「自販機の設置に排水の問題があるなんて知らなかった」
こう語るオペレーターは少なくありません。飲料自販機は基本的に「飲料を販売するだけ」のシンプルな機器ですが、カップ式自販機・洗浄機能付き自販機・ウォーターサーバー型では排水処理が必要になるケースがあります。
本記事では、自販機設置時に見落としがちな排水・廃液処理の法令と実務を解説します。
第1章:排水が発生する自販機の種類
排水なし(通常の飲料缶・PETボトル自販機)
缶・ペットボトル飲料のみを扱う一般的な自販機は、基本的に排水の発生がありません。ただし冷却機能の「結露水(凝縮水)」が発生します。
排水あり(要注意)
①カップ式自販機(コーヒー・スープ等)
- カップ洗浄水(一部機種)
- 残液・凝縮水
- 飲料系廃液(コーヒー粕・残留液)
②ウォーターサーバー型自販機
- フィルター洗浄廃水
- 結露水
③洗浄機能付き食品自販機
- 機器内部の洗浄排水
第2章:関連する法令と基準
下水道法
公共下水道への排水は下水道法の規制を受けます。
主な規制内容:
- 水素イオン濃度(pH):5〜9
- 温度:45℃未満
- 動植物性油脂類:30mg/L以下
- BOD(生物化学的酸素要求量):600mg/L以下
カップ式自販機のコーヒー廃液は、場合によってBOD・油脂類の基準に抵触する可能性があります。
水質汚濁防止法
特定施設(一定規模以上の排水を行う施設)には排水基準の遵守と届出義務があります。小規模な自販機は通常「特定施設」の対象外ですが、飲食店内や工場内に設置する場合は施設全体の排水として扱われることがあります。
カップ式自販機の廃液を側溝や雨水管に直接排水することは、多くの自治体で条例違反になります。必ず適切な排水設備(下水道・合併浄化槽)に接続してください。
第3章:凝縮水(結露水)の処理方法
凝縮水とは
飲料自販機の冷却機能により、機器外部に結露が生じ、内部に凝縮水が溜まります。この水は清潔で法令上の問題はありませんが、適切に排水しないと機器内部で悪臭・カビの原因になります。
凝縮水の処理方法
①排水パンへの誘導 機器底部に排水パンを設置し、定期的に手動排水する方法。最もシンプルだが手間がかかる。
②自動排水ポンプの取り付け 凝縮水を自動的にポンプで排水設備に送る方法。初期費用はかかるが管理の手間が大幅に減る。費用目安:1〜3万円。

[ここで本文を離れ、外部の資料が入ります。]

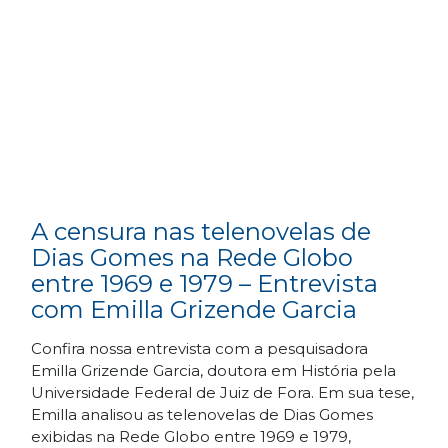
A censura nas telenovelas de
Dias Gomes na Rede Globo
entre 1969 e 1979 – Entrevista
com Emilla Grizende Garcia
Confira nossa entrevista com a pesquisadora
Emilla Grizende Garcia, doutora em História pela
Universidade Federal de Juiz de Fora. Em sua tese,
Emilla analisou as telenovelas de Dias Gomes
exibidas na Rede Globo entre 1969 e 1979,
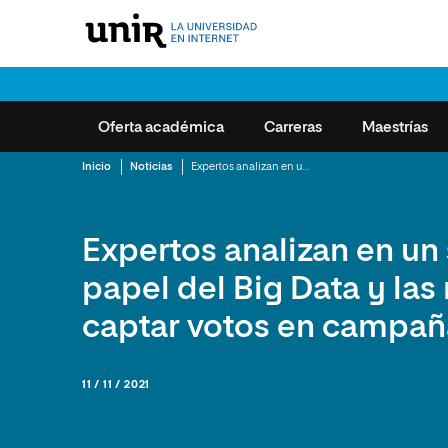
Oferta académica
Carreras
Maestrías
IR A OFERTA ACADÉMICA
VER TODAS
V
Inicio
Noticias
Expertos analizan en un seminario de UNIR el papel del Big Data y las redes sociales para captar votos en campañas electorales
Ingeniería
Ingeniería y Tecnología
Derecho
Carreras
Derecho
Cómo se estudia en
Educación
UNIR en Ecuad
Maestría 
Expertos analizan en un
Gestión d
Ciencias Criminológicas y de la
Minors
Ciencias Criminológicas y de la
Centros de Exámene
Marketing y C
Oficinas de At
Calidad,
papel del Big Data y las
Seguridad
Seguridad
al Estudiante
Social C
Maestrías
Preguntas Frecuente
Ciencias Social
captar votos en campañ
Ciencias Politicas y Relaciones
Ciencias Politicas y Relaciones
Maestría
Formación Continua
Empleo y Prácticas
Ciencias Econ
Internacionales
Internacionales
Laborale
Ingeniería y Te
Humanidades
Humanidades
Maestría 
11 / 11 / 2021
de Datos 
Diseño
Ciencias Económicas y
Ciencias Económicas y
Administrativas
Administrativas
Maestría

③蒸発皿(ドレンパン)の利用 多くのメーカーが「自然蒸発方式」を採用しており、凝縮水が蒸発皿に溜まって自然蒸発する設計になっています。高温・低湿環境では有効ですが、寒冷地では蒸発が追いつかずオーバーフローする場合があります。
第4章:カップ式自販機の廃液処理実務
廃液の種類と対処法
コーヒー粕・残留液:
- コーヒー粕(かす)は「産業廃棄物(廃棄物の処理及び清掃に関する法律)」の対象
- 一般廃棄物として自治体の回収に含められる場合もあるが、事業系は産廃扱いが基本
- 廃棄量が少量なら「少量排出事業者」として一般廃棄物と同様の処理が許可される自治体も
コーヒー廃液の処理:
- 公共下水道への排水(BOD・pH基準を満たしている場合)
- グリーストラップ(油脂分離槽)を経由した排水
- 廃液処理業者への委託(量が多い場合)
設置前に、設置場所の自治体(環境課・下水道課)に「カップ式自販機の排水処理について」問い合わせることで、地域特有の規制・許可要件を確認できます。この確認を怠ると後からコストが発生することがあります。
第5章:設置前のチェックリスト
排水に関する設置前確認事項
□ 機種の確認
- 設置予定機種は排水が発生するか(カップ式・洗浄機能の有無)
- メーカー仕様書の「排水処理」の記載を確認
□ 設置場所の排水設備確認
- 近くに下水道接続口はあるか
- グリーストラップ(油脂分離槽)は必要か
□ 行政確認
- 設置場所の自治体の排水基準
- 飲食店営業許可との兼ね合い(食品自販機の場合)
□ 業者への確認
- 設置業者・配管工事業者の手配
- 定期清掃・廃液処理の業者選定
まとめ
自販機の排水問題は、飲料缶・PETボトル専用機であれば基本的に心配不要です。しかし、カップ式自販機・ウォーターサーバー型・食品系自販機を扱う場合は、設置前の法令確認と適切な排水設備の整備が不可欠です。
「知らなかった」では済まされない環境法令違反を防ぐため、設置前に必ずメーカー・自治体・設置業者に確認してから進めましょう。